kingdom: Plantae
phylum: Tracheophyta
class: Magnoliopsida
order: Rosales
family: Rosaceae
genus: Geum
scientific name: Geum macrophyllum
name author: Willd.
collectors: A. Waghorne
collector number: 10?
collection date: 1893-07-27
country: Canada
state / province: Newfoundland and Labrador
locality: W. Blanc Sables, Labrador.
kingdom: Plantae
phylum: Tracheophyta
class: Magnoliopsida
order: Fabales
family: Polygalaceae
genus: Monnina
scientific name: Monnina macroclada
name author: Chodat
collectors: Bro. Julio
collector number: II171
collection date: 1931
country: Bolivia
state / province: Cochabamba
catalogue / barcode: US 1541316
########################################
**REQUIREMENT:**
Can you change "collectors" to "collected by" everywhere in these rows and give all the rows again with nothing else altered?

**REPLY:**
kingdom: Plantae
phylum: Tracheophyta
class: Magnoliopsida
order: Rosales
family: Rosaceae
genus: Geum
scientific name: Geum macrophyllum
name author: Willd.
collected by: A. Waghorne
collector number: 10?
collection date: 1893-07-27
country: Canada
state / province: Newfoundland and Labrador
locality: W. Blanc Sables, Labrador.
kingdom: Plantae
phylum: Tracheophyta
class: Magnoliopsida
order: Fabales
family: Polygalaceae
genus: Monnina
scientific name: Monnina macroclada
name author: Chodat
collected by: Bro. Julio
collector number: II171
collection date: 1931
country: Bolivia
state / province: Cochabamba
catalogue / barcode: US 1541316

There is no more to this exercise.